*** Block opens ***
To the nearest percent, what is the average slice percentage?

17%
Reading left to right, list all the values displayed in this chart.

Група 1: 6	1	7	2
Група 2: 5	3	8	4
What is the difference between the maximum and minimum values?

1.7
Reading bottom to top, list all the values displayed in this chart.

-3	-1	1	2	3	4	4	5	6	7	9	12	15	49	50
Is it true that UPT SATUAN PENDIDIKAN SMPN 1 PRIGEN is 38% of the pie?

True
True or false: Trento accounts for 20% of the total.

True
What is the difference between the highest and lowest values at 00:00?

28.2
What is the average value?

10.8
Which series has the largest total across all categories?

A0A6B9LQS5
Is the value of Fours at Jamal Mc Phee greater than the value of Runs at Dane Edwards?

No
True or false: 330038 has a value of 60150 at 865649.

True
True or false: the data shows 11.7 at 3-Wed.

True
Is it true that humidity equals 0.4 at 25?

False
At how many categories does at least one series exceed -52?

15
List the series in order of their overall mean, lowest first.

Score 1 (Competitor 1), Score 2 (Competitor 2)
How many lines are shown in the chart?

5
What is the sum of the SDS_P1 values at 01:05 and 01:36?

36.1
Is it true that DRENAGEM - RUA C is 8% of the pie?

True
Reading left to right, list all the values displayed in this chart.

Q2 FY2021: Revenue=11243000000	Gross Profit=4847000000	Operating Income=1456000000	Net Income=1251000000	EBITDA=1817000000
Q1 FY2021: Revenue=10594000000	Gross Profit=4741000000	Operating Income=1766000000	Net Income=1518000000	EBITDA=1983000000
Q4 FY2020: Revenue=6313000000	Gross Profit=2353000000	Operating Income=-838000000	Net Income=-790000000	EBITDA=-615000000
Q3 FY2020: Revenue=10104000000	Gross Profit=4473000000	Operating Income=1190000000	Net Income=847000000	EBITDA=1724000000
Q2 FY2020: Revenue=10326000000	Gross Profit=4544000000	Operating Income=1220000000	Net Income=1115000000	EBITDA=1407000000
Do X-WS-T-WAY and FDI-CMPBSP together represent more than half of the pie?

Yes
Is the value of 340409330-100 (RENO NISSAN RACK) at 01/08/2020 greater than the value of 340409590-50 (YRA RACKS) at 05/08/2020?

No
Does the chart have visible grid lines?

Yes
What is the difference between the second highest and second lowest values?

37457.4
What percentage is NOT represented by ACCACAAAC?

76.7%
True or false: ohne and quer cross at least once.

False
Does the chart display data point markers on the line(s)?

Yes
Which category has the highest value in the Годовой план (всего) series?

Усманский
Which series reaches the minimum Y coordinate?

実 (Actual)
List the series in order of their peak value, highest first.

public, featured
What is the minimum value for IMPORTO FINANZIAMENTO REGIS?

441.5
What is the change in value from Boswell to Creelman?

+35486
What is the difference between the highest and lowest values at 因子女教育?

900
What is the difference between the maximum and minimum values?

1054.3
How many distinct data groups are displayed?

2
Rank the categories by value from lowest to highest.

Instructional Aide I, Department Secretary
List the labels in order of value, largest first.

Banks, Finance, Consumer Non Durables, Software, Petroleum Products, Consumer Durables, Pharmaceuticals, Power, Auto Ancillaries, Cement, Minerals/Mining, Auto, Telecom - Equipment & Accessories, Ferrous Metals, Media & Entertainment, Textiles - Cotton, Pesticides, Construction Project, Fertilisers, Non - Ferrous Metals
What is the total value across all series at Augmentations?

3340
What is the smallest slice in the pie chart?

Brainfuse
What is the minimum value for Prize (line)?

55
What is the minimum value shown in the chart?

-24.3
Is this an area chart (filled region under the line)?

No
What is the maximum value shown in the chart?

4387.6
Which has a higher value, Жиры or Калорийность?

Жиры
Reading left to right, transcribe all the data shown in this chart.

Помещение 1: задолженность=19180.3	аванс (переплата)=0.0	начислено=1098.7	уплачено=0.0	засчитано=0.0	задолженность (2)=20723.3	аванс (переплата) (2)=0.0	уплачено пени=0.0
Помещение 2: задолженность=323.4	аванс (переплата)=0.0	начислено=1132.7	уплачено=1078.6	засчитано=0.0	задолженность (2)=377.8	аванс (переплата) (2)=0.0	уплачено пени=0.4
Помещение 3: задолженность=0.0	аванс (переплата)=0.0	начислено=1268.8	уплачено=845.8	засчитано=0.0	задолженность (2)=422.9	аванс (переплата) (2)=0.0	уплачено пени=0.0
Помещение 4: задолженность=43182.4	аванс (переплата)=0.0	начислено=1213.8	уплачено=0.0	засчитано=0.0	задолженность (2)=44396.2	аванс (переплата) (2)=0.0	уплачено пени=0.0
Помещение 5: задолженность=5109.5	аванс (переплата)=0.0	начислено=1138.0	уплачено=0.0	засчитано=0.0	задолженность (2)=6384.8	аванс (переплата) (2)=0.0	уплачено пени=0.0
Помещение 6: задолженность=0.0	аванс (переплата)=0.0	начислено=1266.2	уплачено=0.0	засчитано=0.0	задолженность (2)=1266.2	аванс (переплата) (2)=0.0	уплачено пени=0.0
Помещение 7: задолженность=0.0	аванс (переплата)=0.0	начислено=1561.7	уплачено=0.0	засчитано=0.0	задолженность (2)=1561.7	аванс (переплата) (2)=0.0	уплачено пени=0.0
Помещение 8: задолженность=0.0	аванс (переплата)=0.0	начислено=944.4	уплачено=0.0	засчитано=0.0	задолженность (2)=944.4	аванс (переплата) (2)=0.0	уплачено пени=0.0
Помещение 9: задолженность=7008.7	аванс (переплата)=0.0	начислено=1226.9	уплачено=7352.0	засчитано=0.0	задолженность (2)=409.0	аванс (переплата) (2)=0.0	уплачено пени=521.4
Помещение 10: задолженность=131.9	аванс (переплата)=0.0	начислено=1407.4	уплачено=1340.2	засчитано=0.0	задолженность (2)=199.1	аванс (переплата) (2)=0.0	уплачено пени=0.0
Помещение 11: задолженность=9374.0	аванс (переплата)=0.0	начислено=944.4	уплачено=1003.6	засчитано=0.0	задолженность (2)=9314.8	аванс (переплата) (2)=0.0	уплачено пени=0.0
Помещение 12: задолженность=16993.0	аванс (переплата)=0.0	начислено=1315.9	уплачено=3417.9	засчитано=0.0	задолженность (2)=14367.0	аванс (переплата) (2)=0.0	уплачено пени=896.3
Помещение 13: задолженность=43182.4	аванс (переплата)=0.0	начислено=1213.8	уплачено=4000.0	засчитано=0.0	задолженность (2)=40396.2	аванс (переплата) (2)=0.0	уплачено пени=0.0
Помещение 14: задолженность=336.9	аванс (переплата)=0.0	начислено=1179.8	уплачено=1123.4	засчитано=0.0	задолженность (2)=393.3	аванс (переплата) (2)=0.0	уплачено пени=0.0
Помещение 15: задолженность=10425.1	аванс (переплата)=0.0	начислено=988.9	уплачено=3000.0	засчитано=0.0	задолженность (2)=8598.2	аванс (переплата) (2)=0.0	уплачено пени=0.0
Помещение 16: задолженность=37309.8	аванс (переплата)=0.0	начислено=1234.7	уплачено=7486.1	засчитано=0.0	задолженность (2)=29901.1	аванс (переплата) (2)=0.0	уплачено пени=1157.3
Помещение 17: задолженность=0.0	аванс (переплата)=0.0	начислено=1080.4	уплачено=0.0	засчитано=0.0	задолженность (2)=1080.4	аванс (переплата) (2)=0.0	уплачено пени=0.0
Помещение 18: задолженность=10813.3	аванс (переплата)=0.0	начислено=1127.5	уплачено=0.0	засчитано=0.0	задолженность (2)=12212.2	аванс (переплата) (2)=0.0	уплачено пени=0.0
*** Block closes ***
Which of the lines above contain the string "data"? Show each of them in full, and treat uppercase and lowercase as different.

True or false: the data shows 11.7 at 3-Wed.
Does the chart display data point markers on the line(s)?
How many distinct data groups are displayed?
Reading left to right, transcribe all the data shown in this chart.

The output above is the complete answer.